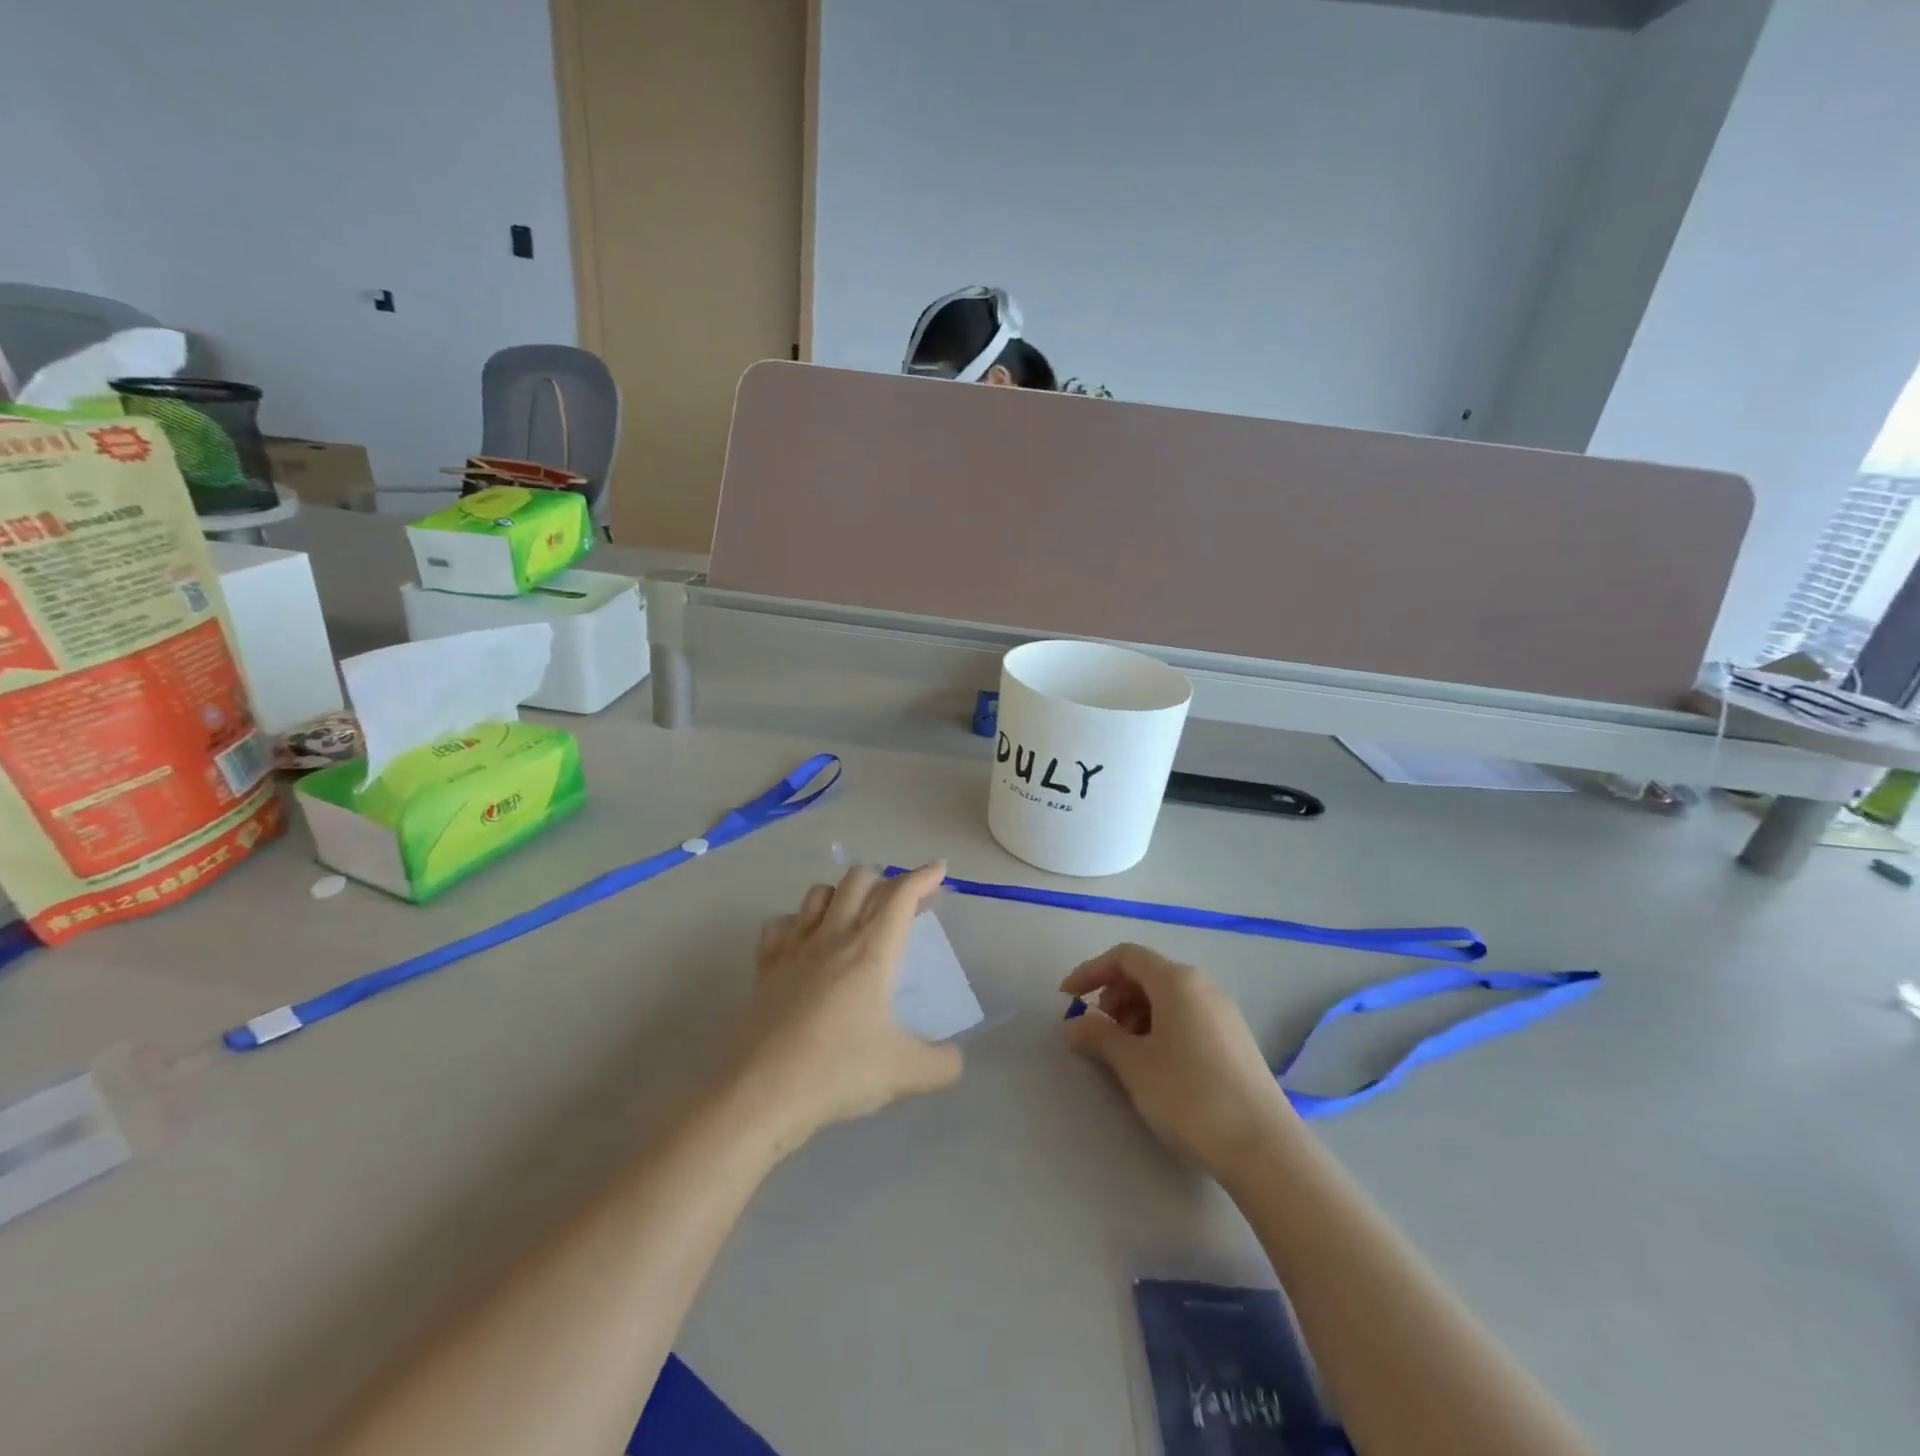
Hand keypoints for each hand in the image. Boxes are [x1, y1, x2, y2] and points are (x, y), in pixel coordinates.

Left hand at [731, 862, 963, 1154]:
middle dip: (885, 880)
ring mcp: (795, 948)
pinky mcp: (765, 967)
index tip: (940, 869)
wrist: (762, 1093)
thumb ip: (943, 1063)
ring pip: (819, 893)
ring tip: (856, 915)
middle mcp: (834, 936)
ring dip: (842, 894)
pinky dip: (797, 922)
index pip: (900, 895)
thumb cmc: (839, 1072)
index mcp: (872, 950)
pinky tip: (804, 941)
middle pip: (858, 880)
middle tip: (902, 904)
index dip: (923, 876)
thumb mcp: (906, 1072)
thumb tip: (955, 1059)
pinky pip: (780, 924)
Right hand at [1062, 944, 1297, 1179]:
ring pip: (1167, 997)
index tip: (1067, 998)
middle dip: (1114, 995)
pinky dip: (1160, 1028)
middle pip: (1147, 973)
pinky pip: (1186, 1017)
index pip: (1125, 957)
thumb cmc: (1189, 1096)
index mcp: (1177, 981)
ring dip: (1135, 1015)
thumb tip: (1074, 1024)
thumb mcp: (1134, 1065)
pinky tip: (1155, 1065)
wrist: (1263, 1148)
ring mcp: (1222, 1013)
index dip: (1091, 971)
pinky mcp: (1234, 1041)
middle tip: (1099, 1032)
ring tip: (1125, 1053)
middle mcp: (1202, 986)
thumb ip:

WHAT IS BEING ASKED
Output a verbatim copy of all entries above; no pictures go in it.

SOLUTION
Hand keypoints for each hand in the image. Boxes are [x1, y1, x2, y2] and points are (x, y), in pixel coordinates.

Left hand at [731, 862, 963, 1154]:
middle dip: (885, 880)
ring mcp: (795, 948)
pinky mcp: (765, 967)
index tip: (940, 869)
wrist: (762, 1093)
thumb ip: (943, 1063)
ring pip: (819, 893)
ring tip: (856, 915)
middle mcp: (834, 936)
ring dip: (842, 894)
pinky dip: (797, 922)
index pip: (900, 895)
thumb cmc: (839, 1072)
index mcp: (872, 950)
pinky tip: (804, 941)
middle pip: (858, 880)
middle tip: (902, 904)
index dip: (923, 876)
thumb mcp: (906, 1072)
thumb tip: (955, 1059)
pinky pip: (780, 924)
Right hand at [1062, 944, 1297, 1179]:
ring pip: (1167, 997)
index tip: (1067, 998)
middle dip: (1114, 995)
pinky dip: (1160, 1028)
middle pip: (1147, 973)
pinky pip: (1186, 1017)
index pip: (1125, 957)
thumb cmc: (1189, 1096)
index mcp: (1177, 981)
ring dip: (1135, 1015)
thumb tip: (1074, 1024)
thumb mcp: (1134, 1065)
pinky tip: (1155, 1065)
wrist: (1263, 1148)
ring mcp: (1222, 1013)
index dip: (1091, 971)
pinky mcp: (1234, 1041)
middle tip: (1099, 1032)
ring tip: (1125, 1053)
middle mcp: (1202, 986)
thumb ip:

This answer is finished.